I wonder a lot at how much different Aidan's early teen years could have been if we had known what she was going through. If we had gotten her the help she needed before pushing her siblings away and pushing us away. If we could have understood that she wasn't being stubborn, irritable, and miserable on purpose. How might it have been if we'd been able to work with her instead of against her in her struggles?

I still think back to her childhood and how there was not one single sign of her being on the spectrum. She excelled at school. She excelled with friends. She was naturally bubbly and outgoing and personable and never got into any trouble. She never had any issues that threw up a red flag for us. And her Dr said that is actually very typical for girls who are just barely across the Asperger's line. They hide their issues so very, very well. Some will go their entire lives not knowing they are on the spectrum. They aren't the typical issues that people see and think of when they hear autism and so it's easily dismissed as quirky. It's not noticeable unless you know what to look for.

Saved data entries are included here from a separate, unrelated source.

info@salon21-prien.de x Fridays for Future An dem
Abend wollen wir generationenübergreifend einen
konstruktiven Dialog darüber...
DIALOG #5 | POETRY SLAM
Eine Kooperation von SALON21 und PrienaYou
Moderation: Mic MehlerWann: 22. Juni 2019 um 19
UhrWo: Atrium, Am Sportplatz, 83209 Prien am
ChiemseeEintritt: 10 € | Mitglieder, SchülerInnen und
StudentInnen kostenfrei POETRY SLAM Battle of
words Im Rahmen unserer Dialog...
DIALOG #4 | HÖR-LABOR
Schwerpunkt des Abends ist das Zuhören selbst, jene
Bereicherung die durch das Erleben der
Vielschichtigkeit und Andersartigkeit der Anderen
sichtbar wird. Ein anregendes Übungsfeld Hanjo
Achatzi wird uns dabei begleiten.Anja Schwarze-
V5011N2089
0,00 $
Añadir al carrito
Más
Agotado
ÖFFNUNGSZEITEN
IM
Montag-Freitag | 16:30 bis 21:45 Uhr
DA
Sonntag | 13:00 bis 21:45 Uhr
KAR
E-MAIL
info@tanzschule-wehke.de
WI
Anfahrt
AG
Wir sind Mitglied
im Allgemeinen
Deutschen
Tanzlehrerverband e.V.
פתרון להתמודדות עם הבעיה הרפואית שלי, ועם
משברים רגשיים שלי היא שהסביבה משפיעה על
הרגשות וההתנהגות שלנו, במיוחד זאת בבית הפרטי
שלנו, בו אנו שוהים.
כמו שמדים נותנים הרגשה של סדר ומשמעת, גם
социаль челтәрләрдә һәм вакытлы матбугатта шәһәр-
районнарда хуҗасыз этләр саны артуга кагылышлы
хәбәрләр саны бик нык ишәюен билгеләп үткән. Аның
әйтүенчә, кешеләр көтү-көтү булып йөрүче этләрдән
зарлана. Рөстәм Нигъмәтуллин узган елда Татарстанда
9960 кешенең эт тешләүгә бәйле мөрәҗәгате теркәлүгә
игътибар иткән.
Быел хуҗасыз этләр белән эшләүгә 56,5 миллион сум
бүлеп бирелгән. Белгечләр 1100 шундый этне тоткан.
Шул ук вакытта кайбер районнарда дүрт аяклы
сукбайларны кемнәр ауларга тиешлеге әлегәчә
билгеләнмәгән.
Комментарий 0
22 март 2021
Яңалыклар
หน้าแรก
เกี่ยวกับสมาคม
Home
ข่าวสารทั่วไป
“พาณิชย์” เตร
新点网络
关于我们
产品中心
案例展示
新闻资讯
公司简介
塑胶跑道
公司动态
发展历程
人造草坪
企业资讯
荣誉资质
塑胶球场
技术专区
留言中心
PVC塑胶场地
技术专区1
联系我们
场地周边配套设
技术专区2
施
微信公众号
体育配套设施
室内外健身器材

This is the first time we've talked openly about Aidan having ASD1. We are so immensely proud of her and what she has accomplished. She is in college full time and doing well. She has her brother's old job working at a gym and is getting her license this month. And my goodness, this girl travels to Belarus every year by herself, to run camp for special needs families! Most importantly she has learned all about herself through this diagnosis and how to manage herself in situations. And she is helping us learn right along side her.